Question

A plane polarized light is incident on a polariser with its pass axis making angle $?$ with $x$-axis, as shown in the figure. At four different values of $\theta, \theta = 8^{\circ}, 38^{\circ} , 188^{\circ} $ and $218^{\circ}$, the observed intensities are same. What is the angle between the direction of polarization and x-axis ?

• A. $98^{\circ}$
• B. $128^{\circ}$
• C. $203^{\circ}$
• D. $45^{\circ}$

Answer 1

The Correct Option is C

To solve this problem, we need to understand how the intensity of light behaves when a plane polarized light passes through a polarizer. The intensity of light passing through a polarizer is given by Malus's Law, which states that:

\(I = I_0 \cos^2(\theta - \phi)\)

where:

• \(I\): Intensity of the polarized light after passing through the polarizer.
• \(I_0\): Initial intensity of the polarized light.
• \(\theta\): Angle of the polarizer's axis with a reference direction (here, the x-axis).
• \(\phi\): Angle between the direction of polarization and the reference direction (x-axis).

We are given four different angles of the polarizer \((\theta = 8^{\circ}, 38^{\circ}, 188^{\circ}, 218^{\circ})\) where the intensity \(I\) is the same. According to Malus's Law, the calculated intensities being the same implies:

\(\cos^2(8^{\circ} - \phi) = \cos^2(38^{\circ} - \phi) = \cos^2(188^{\circ} - \phi) = \cos^2(218^{\circ} - \phi)\)

This means that the values inside the cosine function are equal modulo \(180^{\circ}\). Therefore, we have:

• \(8^{\circ} - \phi \equiv 38^{\circ} - \phi \pmod{180^{\circ}}\)
• \(38^{\circ} - \phi \equiv 188^{\circ} - \phi \pmod{180^{\circ}}\)
• \(188^{\circ} - \phi \equiv 218^{\circ} - \phi \pmod{180^{\circ}}\)

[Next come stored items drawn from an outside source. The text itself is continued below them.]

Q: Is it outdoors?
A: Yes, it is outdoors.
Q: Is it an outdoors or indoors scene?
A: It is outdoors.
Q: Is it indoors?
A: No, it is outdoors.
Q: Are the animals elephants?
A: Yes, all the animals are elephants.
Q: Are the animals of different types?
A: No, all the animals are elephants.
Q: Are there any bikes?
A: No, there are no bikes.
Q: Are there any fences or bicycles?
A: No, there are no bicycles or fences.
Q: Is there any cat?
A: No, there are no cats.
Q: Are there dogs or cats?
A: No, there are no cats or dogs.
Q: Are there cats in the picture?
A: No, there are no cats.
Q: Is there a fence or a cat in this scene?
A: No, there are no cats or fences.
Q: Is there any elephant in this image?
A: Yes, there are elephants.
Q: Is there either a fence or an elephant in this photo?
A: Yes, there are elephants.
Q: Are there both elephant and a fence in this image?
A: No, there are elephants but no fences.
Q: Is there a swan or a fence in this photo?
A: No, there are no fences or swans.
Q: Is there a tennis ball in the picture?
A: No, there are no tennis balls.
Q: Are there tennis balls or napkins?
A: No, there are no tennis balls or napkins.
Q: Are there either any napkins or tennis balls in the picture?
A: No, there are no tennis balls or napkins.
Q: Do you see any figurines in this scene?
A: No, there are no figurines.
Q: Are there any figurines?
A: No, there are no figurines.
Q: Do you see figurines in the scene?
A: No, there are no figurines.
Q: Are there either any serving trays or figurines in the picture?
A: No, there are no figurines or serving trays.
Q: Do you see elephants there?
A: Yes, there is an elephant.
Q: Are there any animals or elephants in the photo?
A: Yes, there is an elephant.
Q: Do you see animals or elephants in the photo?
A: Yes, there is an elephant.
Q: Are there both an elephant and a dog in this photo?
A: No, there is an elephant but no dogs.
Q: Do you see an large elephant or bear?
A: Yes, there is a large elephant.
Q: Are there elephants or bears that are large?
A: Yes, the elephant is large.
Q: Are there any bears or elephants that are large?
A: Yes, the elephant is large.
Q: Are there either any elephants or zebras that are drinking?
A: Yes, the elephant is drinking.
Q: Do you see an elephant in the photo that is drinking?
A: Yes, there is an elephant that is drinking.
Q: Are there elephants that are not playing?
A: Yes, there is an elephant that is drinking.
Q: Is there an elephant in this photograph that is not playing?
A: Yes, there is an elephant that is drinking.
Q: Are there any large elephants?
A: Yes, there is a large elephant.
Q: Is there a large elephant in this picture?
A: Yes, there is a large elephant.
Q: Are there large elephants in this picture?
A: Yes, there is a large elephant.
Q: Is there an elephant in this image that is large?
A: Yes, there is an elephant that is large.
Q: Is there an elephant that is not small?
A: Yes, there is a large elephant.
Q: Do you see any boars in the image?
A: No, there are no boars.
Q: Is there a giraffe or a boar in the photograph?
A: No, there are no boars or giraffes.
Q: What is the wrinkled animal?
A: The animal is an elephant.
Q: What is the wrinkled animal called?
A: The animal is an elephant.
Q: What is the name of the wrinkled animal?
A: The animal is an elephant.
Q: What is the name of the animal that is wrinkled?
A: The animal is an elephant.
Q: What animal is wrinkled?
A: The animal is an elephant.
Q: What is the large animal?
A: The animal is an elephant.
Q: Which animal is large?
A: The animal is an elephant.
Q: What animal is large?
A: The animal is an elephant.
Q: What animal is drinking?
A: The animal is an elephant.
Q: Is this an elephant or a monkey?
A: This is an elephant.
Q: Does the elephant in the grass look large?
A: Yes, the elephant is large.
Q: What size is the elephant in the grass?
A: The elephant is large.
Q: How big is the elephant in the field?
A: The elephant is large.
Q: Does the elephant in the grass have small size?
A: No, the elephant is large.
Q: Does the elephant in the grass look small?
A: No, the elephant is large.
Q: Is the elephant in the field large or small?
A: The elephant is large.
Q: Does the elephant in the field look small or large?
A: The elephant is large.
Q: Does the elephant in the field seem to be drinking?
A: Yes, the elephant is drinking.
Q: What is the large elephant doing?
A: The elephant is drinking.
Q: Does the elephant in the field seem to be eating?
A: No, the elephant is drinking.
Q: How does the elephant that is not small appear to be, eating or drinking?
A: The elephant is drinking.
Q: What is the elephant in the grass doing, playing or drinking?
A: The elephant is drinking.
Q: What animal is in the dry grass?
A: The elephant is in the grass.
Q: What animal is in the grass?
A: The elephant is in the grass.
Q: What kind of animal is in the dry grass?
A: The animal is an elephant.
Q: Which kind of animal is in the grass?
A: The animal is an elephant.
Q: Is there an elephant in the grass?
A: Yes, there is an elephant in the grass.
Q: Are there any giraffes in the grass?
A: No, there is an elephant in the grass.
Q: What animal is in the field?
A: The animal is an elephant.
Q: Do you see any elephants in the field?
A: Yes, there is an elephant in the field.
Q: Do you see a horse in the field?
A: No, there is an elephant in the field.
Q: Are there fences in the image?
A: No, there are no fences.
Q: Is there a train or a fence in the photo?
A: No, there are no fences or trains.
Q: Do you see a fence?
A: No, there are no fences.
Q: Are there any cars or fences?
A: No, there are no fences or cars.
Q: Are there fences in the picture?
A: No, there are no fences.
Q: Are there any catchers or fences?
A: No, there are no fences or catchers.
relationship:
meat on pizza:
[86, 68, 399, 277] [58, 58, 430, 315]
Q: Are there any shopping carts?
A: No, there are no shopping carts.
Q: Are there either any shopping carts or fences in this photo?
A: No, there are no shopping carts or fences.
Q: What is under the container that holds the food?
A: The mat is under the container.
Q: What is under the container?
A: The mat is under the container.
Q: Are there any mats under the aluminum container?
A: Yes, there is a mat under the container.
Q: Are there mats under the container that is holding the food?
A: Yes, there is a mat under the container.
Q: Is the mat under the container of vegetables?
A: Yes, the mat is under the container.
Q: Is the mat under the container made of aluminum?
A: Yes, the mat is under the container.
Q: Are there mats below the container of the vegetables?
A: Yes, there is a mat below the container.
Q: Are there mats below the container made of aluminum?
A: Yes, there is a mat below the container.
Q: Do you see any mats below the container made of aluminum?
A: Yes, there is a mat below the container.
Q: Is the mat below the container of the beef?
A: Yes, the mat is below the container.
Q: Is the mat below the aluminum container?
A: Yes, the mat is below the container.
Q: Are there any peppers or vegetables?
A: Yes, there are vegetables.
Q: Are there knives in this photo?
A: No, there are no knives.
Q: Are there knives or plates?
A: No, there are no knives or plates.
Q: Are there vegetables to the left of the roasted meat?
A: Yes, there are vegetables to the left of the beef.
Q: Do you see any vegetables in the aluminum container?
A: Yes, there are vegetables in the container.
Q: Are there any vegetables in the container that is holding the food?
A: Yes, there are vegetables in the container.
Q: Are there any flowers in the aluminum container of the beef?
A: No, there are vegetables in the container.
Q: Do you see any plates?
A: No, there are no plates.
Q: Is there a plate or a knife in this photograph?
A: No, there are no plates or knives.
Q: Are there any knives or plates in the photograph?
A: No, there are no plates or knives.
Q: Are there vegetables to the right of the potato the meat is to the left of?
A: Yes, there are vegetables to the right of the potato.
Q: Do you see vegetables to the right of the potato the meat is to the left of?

Evaluating these congruences for consistent intensity, we check each possible solution:

1. The difference between \(8^\circ\) and \(38^\circ\) is \(30^\circ\).
2. The difference between \(188^\circ\) and \(218^\circ\) is also \(30^\circ\).

This is possible if the angle \(\phi\) is such that it adjusts for a consistent \(30^\circ\) difference, suggesting symmetrical matching around:

1. \(\phi = 203^{\circ}\), placing it equally distributed along the axis from given angles of observation, confirming consistency.

Thus, the angle between the direction of polarization and the x-axis is \(203^\circ\).